Note: The chart is an example of using sFlow for Application mapping.
One of the features of Membase is the ability to easily add and remove servers from the operational cluster. The server 10.0.0.158 was removed from the cluster and then added back a few minutes later. The following chart shows a spike in traffic as the server was removed and a much larger spike when the server was added back.
The web, memcache and proxy traffic associated with each server is clearly visible in the chart. The essential functions of the Membase cluster are critically dependent on network bandwidth and latency and managing network capacity is essential to ensure performance of the Membase cluster.
Note: Membase is an example of a broad class of scale-out applications which all share a dependency on the network for inter-cluster communication and scalability. Other examples discussed on this blog include: scale-out compute and storage clusters and virtualization pools with virtual machine migration.
The following chart from the Membase web console shows the throughput of the cluster during the interval of the test:
The graph shows a surprising 40% increase in performance when the server was removed and even more surprisingly the graph shows the increased performance persisting after the server was added back to the cluster.
Looking at performance data from the servers should give a clue as to the source of the non-linear performance characteristics. The following chart shows data from the Host sFlow agent installed on one of the Membase servers.
The CPU load jumped from 45% to 100% at the time the server was removed from the cluster. While there were spikes in User and System loads when the server was removed and added to the cluster, there is a persistent increase in I/O Wait load.
The following chart shows that the CPU load on the web server also experienced an increase in I/O Wait load.

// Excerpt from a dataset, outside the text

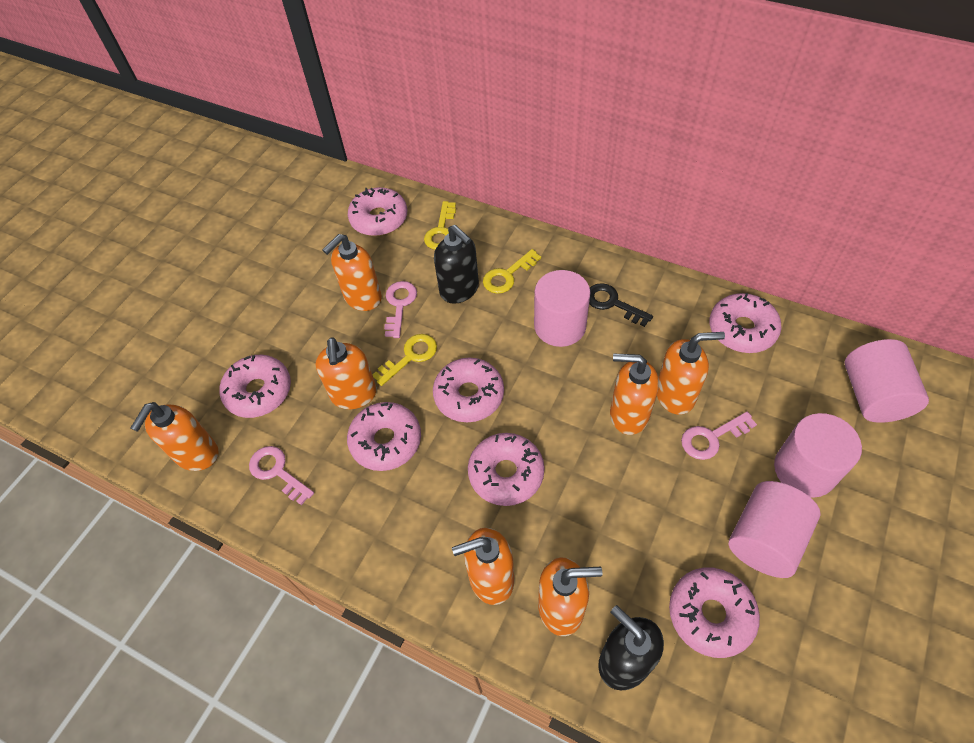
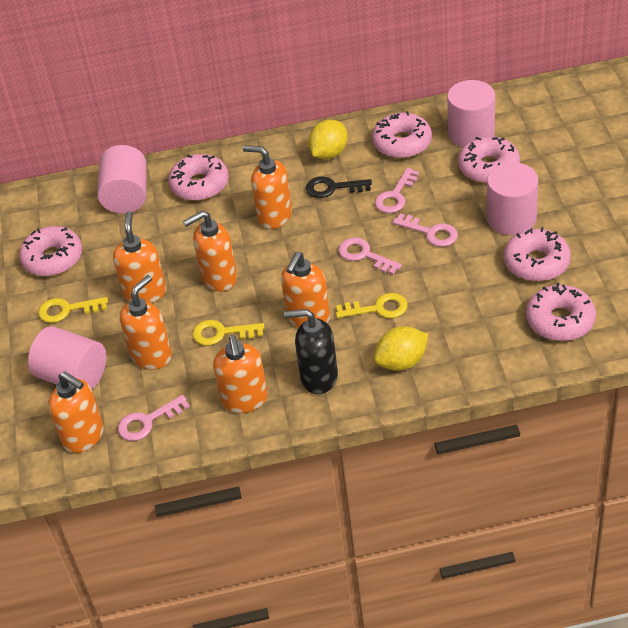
black soap dispenser: [434,225,479,304] [598,605,664,690] = 2 -> [284,309,338,394] = 1
pink donut: [219,355,291,418] [347,402,421,471] [348,187,407,236] [433,358,504,422] [468,433,544,506] [669,567,760,658] [709,293,782,353] = 7 -> [19,226,82,276] [168,154,229,201] [372,111,432,158] [458,136,520,184] [504,227,571,281] [526,282,596,341] = 6
pink key: [249,446,314,505] [384,281,417,338] [681,412,757,460] = 3 -> [118,395,190,441] [339,237,402,275] [375,168,419,213] [393,213,458,247] = 4
yellow lemon: none = 0 -> [308,120,348,159] [374,326,428,371] = 2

In this experiment, the servers are all virtual machines hosted on a single server. The following chart shows performance data from the Host sFlow agent installed on the hypervisor:
Again, there is a jump in I/O Wait load corresponding to the increase in cluster throughput.
In a virtualized environment, network and CPU loads are closely related since networking is handled by a software virtual switch running on the server. Virtual machines and network loads compete for the same physical CPUs, creating a non-linear feedback loop. This step change in performance appears to be what is referred to as a "phase change".
The article, On Traffic Phase Effects in Packet-Switched Gateways, describes phase changes that occur in physical networks. What appears to be happening here is that the spike in network load caused by the cluster reconfiguration created larger batches of network traffic for the virtual switch to handle. As the larger batches of packets pass through the switch, they provide more work for each virtual machine during its next CPU time slot, which in turn creates a larger batch of packets for the virtual switch, sustaining the cycle. The result is more efficient use of resources and an overall increase in throughput.
While it is unlikely that this specific behavior will occur in production Membase installations, it does demonstrate the complex relationship between applications, systems and networking. There are many examples of large scale performance problems caused by non-linear behavior in multi-layer, scale-out application architectures (e.g. Gmail outage, Facebook outage, Cache miss storm/stampede etc.).
The sFlow standard provides scalable monitoring of all the application, storage, server and network elements in the data center, both physical and virtual. Implementing an sFlow monitoring solution helps break down management silos, ensuring the coordination of resources needed to manage converged infrastructures, optimize performance and avoid service failures.